La commissaria europea per l'allargamento, Marta Kos, ha avvertito che "ci saranno premi oltre che sanzioni" se un paese candidato regredirà in materia di democrazia o stato di diritto. - Foto: AFP
Secondo quanto riportato dai media europei questo fine settimana, la Commissione europea (CE) sta elaborando piani per offrire incentivi economici ai paesi che fanno domanda di adesione all'UE, ancor prima che entrino ufficialmente a far parte del blocco.
Questa decisione giunge in un momento in cui molti governi stanno cercando di accelerare il processo di allargamento dell'UE senza abbassare gli standard.
Questa proposta rientra nell'ambito degli sforzi della Commissione europea per promuovere l'“integrazione graduale”, vista come un incentivo per i paesi candidati mentre le loro domande di adesione all'UE sono ancora in fase di elaborazione.
I vantaggi in discussione includono l'accesso a determinati programmi di finanziamento dell'UE, accordi commerciali preferenziali e l'accesso parziale al mercato unico.
Il livello specifico degli incentivi sarà adeguato ai progressi delle riforme in ciascun paese candidato. L'obiettivo è quello di mantenere questi paesi "sulla giusta strada", incentivandoli a portare avanti riforme politicamente impegnative.
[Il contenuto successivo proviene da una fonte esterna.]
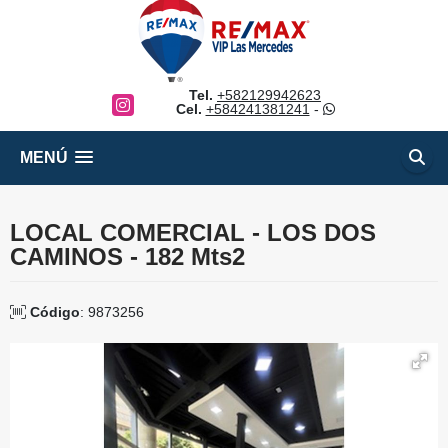
Tel.
+582129942623
Instagram
Cel.
+584241381241
-
MENÚ
LOCAL COMERCIAL - LOS DOS
CAMINOS - 182 Mts2
Código
: 9873256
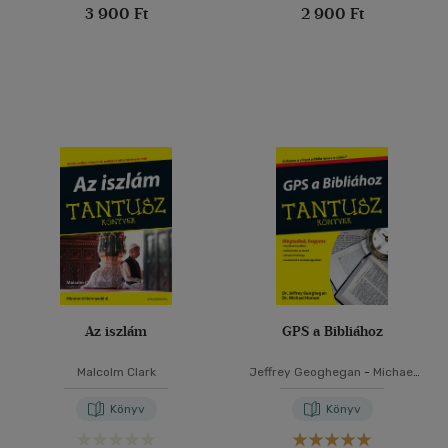
3 900 Ft
2 900 Ft
Az iszlám
GPS a Bibliához
Malcolm Clark
Jeffrey Geoghegan
-
Michael
Homan
Könyv
Könyv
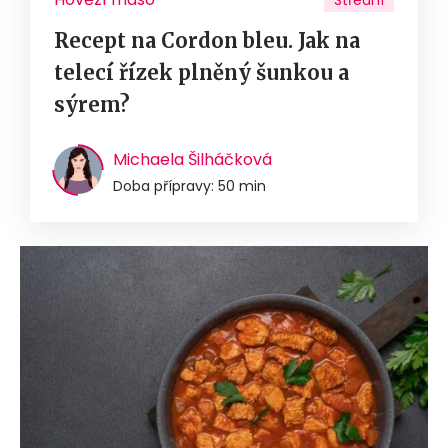
Střední
Recept na Cordon bleu. Jak na
telecí řízek plněný šunkou a
sýrem?
Michaela Šilháčková
Doba přípravy: 50 min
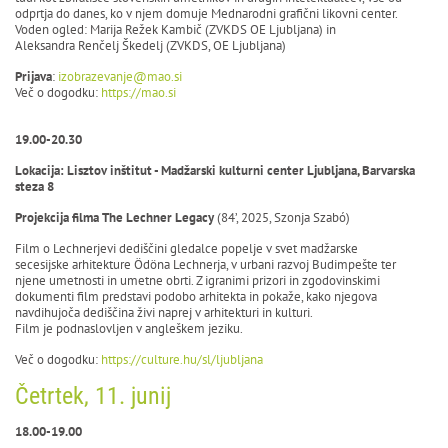
odprtja do danes, ko v njem domuje Mednarodni grafični likovni center.
Voden ogled: Marija Režek Kambič (ZVKDS OE Ljubljana) in
Aleksandra Renčelj Škedelj (ZVKDS, OE Ljubljana)
Prijava
:
izobrazevanje@mao.si
Več o dogodku:
https://mao.si
19.00-20.30
Lokacija: Lisztov inštitut - Madžarski kulturni center Ljubljana, Barvarska
steza 8
Projekcija filma The Lechner Legacy
(84’, 2025, Szonja Szabó)
Film o Lechnerjevi dediščini gledalce popelje v svet madžarske
secesijske arhitekture Ödöna Lechnerja, v urbani razvoj Budimpešte ter
njene umetnosti in umetne obrti. Z igranimi prizori in zgodovinskimi
dokumenti film predstavi podobo arhitekta in pokaže, kako njegova
navdihujoča dediščina živi naprej v arhitekturi in kulturi.
Film je podnaslovljen v angleškem jeziku.
Več o dogodku:
https://culture.hu/sl/ljubljana
Četrtek, 11. junij
18.00-19.00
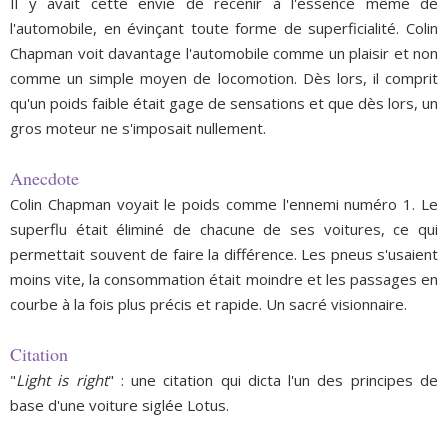
Il y
avait cette envie de recenir à l'essence même de
l'automobile, en évinçant toute forme de superficialité. Colin
Chapman voit davantage l'automobile comme un plaisir et non
comme un simple moyen de locomotion. Dès lors, il comprit
qu'un poids faible était gage de sensations et que dès lors, un
gros moteur ne s'imposait nullement.
Anecdote
Colin Chapman voyait le poids comme l'ennemi numéro 1. Le
superflu était éliminé de chacune de ses voitures, ce qui
permettait souvent de faire la différence. Les pneus s'usaient
moins vite, la consommation était moindre et les passages en
courbe à la fois plus précis et rapide. Un sacré visionnaire.
Citation
"
Light is right
" : une citation qui dicta l'un des principes de
base d'une voiture siglée Lotus.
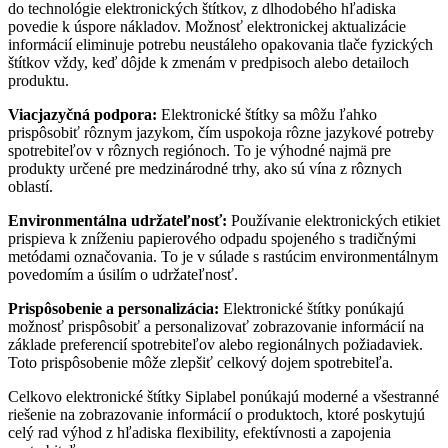
do technológie elektronických štítkov, z dlhodobého hľadiska
povedie k úspore nákladov. Možnosť elektronickej aktualizácie
informácií eliminuje potrebu neustáleho opakovania tlače fyzických
štítkov vždy, keď dôjde k zmenám v predpisoch alebo detailoch
produktu.
Viacjazyčná podpora:
Elektronické štítky sa môžu ľahko
prispôsobiť rôznym jazykom, čím uspokoja rôzne jazykové potreby
spotrebiteľov v rôznych regiónoch. To je výhodné najmä pre
produkty určené pre medzinárodné trhy, ako sú vína z rôznych
oblastí.
Environmentálna udržateľnosť:
Používanie elektronických etikiet
prispieva k zníženiu papierového odpadu spojeného s tradičnými
metódami označovania. To je v súlade s rastúcim environmentálnym
povedomím a úsilím o udržateľnosť.
Prispôsobenie a personalizá
cia:
Elektronické štítky ponúkajú
možnosť prispôsobiť a personalizovať zobrazovanie informácií na
základe preferencií spotrebiteľov alebo regionálnych požiadaviek.
Toto prispôsobenie môže zlepšiť celkový dojem spotrebiteľa.
Celkovo elektronické štítky Siplabel ponúkajú moderné a všestranné
riešenie na zobrazovanie informácií o produktoch, ktoré poskytujú
celý rad výhod z hľadiska flexibility, efektívnosti a zapojenia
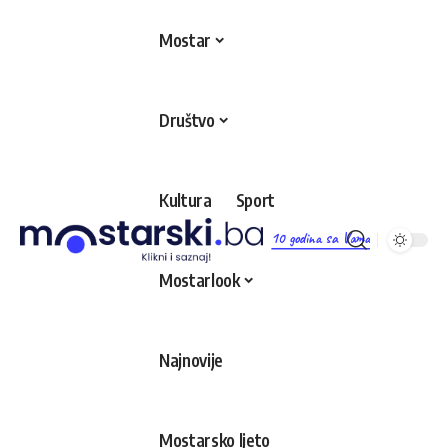
Mostar
Društvo
Kultura
Sport
10 godina sa Vama
Mostarlook
Najnovije
Mostarsko ljeto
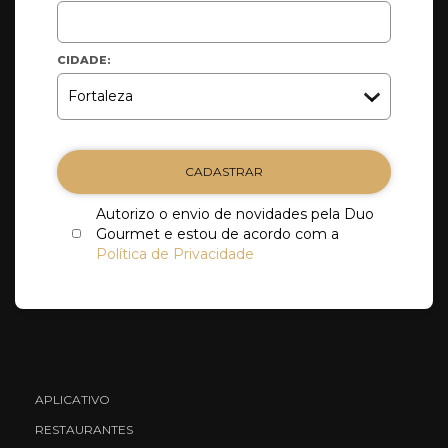
CIDADE:
CADASTRAR
Autorizo o envio de novidades pela Duo
Gourmet e estou de acordo com a
Política de Privacidade
APLICATIVO
RESTAURANTES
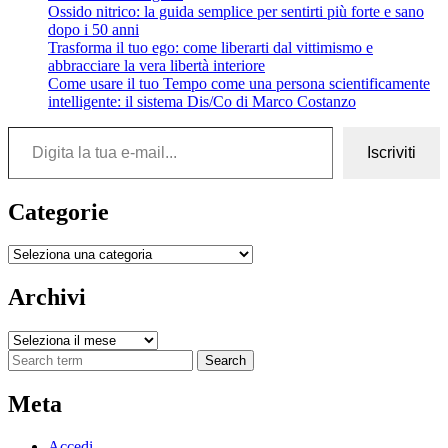
Ossido nitrico: la guida semplice per sentirti più forte e sano
dopo i 50 anni
Trasforma il tuo ego: come liberarti dal vittimismo e
abbracciare la vera libertà interiore
Come usare il tuo Tempo come una persona scientificamente
intelligente: il sistema Dis/Co di Marco Costanzo
Digita la tua e-mail...
Iscriviti
Categorie
Categorie
Archivi
Archivi
Search
Meta
Accedi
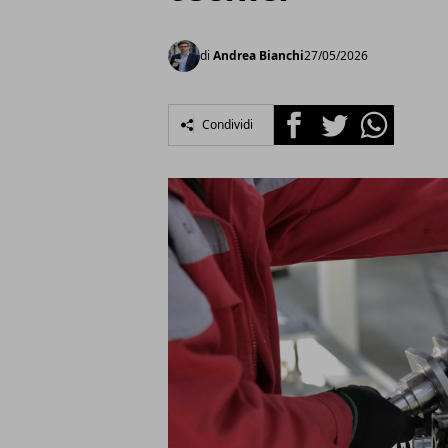
di
Andrea Bianchi
27/05/2026
Facebook
Twitter
Whatsapp
Condividi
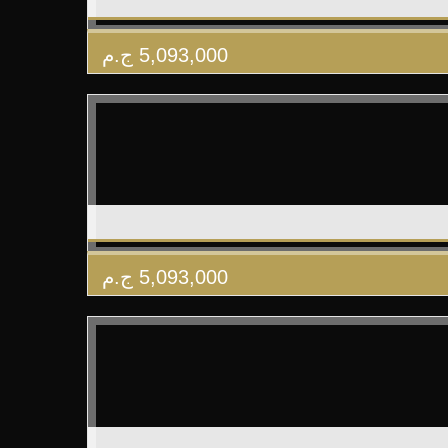
5,093,000
ج.م
5,093,000
ج.م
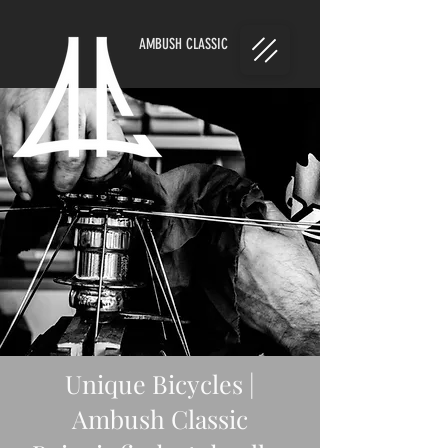
AMBUSH CLASSIC
Unique Bicycles |
Ambush Classic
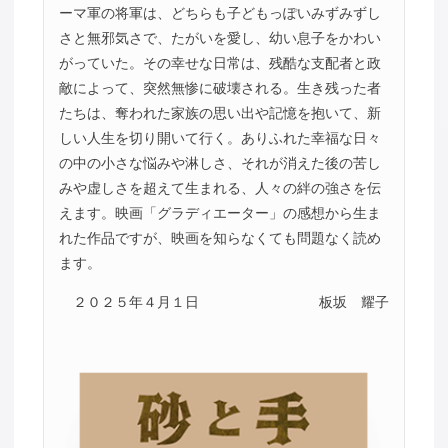
ーマ軍の将軍は、どちらも子どもっぽいみずみずし
さと無邪気さで、たがいを愛し、幼い息子をかわい
がっていた。その幸せな日常は、残酷な支配者と政
敵によって、突然無惨に破壊される。生き残った者
たちは、奪われた家族の思い出や記憶を抱いて、新
しい人生を切り開いて行く。ありふれた幸福な日々
の中の小さな悩みや淋しさ、それが消えた後の苦し
みや虚しさを超えて生まれる、人々の絆の強さを伝
えます。映画「グラディエーター」の感想から生ま
れた作品ですが、映画を知らなくても問題なく読め
ます。
２０２５年４月１日
板坂 耀子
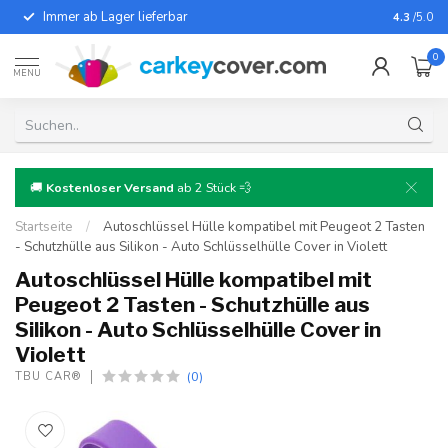
Immer ab Lager lieferbar
Für fast
4.3
/5.0
0
MENU
🚚
Kostenloser Versand
ab 2 Stück 💨
Startseite
/
Autoschlüssel Hülle kompatibel mit Peugeot 2 Tasten
- Schutzhülle aus Silikon - Auto Schlüsselhülle Cover in Violett
Autoschlüssel Hülle kompatibel mit
Peugeot 2 Tasten - Schutzhülle aus
Silikon - Auto Schlüsselhülle Cover in
Violett
(0)
TBU CAR®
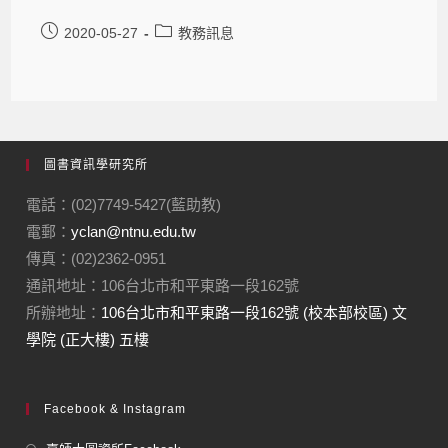
2020-05-27
教務訊息
圖書資訊學研究所
電話：(02)7749-5427(藍助教)
電郵：
yclan@ntnu.edu.tw
傳真：(02)2362-0951
通訊地址：106台北市和平東路一段162號
所辦地址：
106台北市和平東路一段162號 (校本部校區) 文
學院 (正大樓) 五樓
Facebook & Instagram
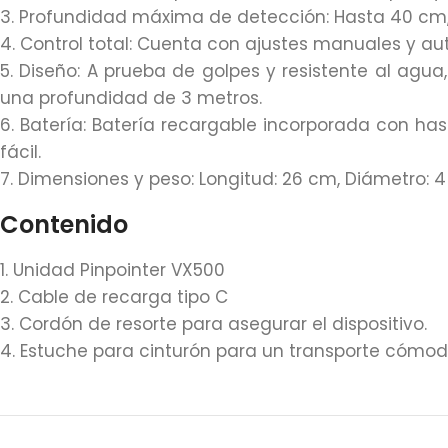
3. Profundidad máxima de detección: Hasta 40 cm
4. Control total: Cuenta con ajustes manuales y au
5. Diseño: A prueba de golpes y resistente al ag
una profundidad de 3 metros.
6. Batería: Batería recargable incorporada con ha
fácil.
7. Dimensiones y peso: Longitud: 26 cm, Diámetro: 4
Contenido
1. Unidad Pinpointer VX500
2. Cable de recarga tipo C
3. Cordón de resorte para asegurar el dispositivo.
4. Estuche para cinturón para un transporte cómod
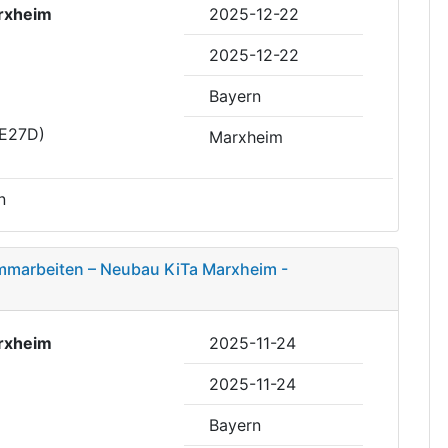
rxheim
2025-12-22
2025-12-22
Bayern
DE27D)
Marxheim
n
mmarbeiten – Neubau KiTa Marxheim -
rxheim
2025-11-24
2025-11-24
Bayern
A differenza del precedente concetto di "espansione inversa", che avrebbe concesso ai paesi diritti politici prima del completamento del processo di adesione, l'"integrazione graduale" fornirebbe i vantaggi economici derivanti dall'adesione, ma non li riconoscerebbe come membri a pieno titolo prima della conclusione della procedura.
Questa proposta gode ora di un maggiore slancio politico rispetto ai piani precedenti. Francia e Germania, due delle principali potenze dell'UE, hanno in passato sostenuto idee di "adesione abbreviata" per i paesi con lunghi periodi di adesione.
I funzionari sono ottimisti sul fatto che questo approccio sarà accettato più facilmente dalle capitali rispetto ai piani precedenti.
"Certo, ci sono alcune cose che devono essere fatte contemporaneamente, ma l'integrazione economica è essenziale", ha affermato Petras Auštrevičius, eurodeputato lituano che ha redatto la strategia di allargamento del Parlamento europeo. "Il principio 'più per più' si è dimostrato valido e dovrebbe essere accettato come un modo per sostenere i paesi candidati che compiono maggiori progressi rispetto agli altri", ha aggiunto.
Secondo Politico , questo approccio è pensato per consentire ai paesi candidati all'UE, come l'Ucraina, di partecipare pienamente al mercato unico senza promettere un'adesione immediata. Nonostante il forte sostegno politico, il processo di adesione dell'Ucraina potrebbe richiedere anni.
Il cancelliere tedesco Friedrich Merz era tra i leader che sostenevano un approccio di "integrazione graduale" e aveva in programma di sollevare la questione al vertice del Consiglio europeo della scorsa settimana. Tuttavia, secondo tre funzionari, l'agenda era già troppo lunga e non lasciava tempo per una discussione approfondita.
Si prevede che la Commissione europea cercherà il sostegno degli Stati membri dell'UE per questo nuovo approccio, nella speranza che i leader approvino lo sviluppo di un quadro più ampio in occasione della riunione del Consiglio europeo di ottobre o dicembre.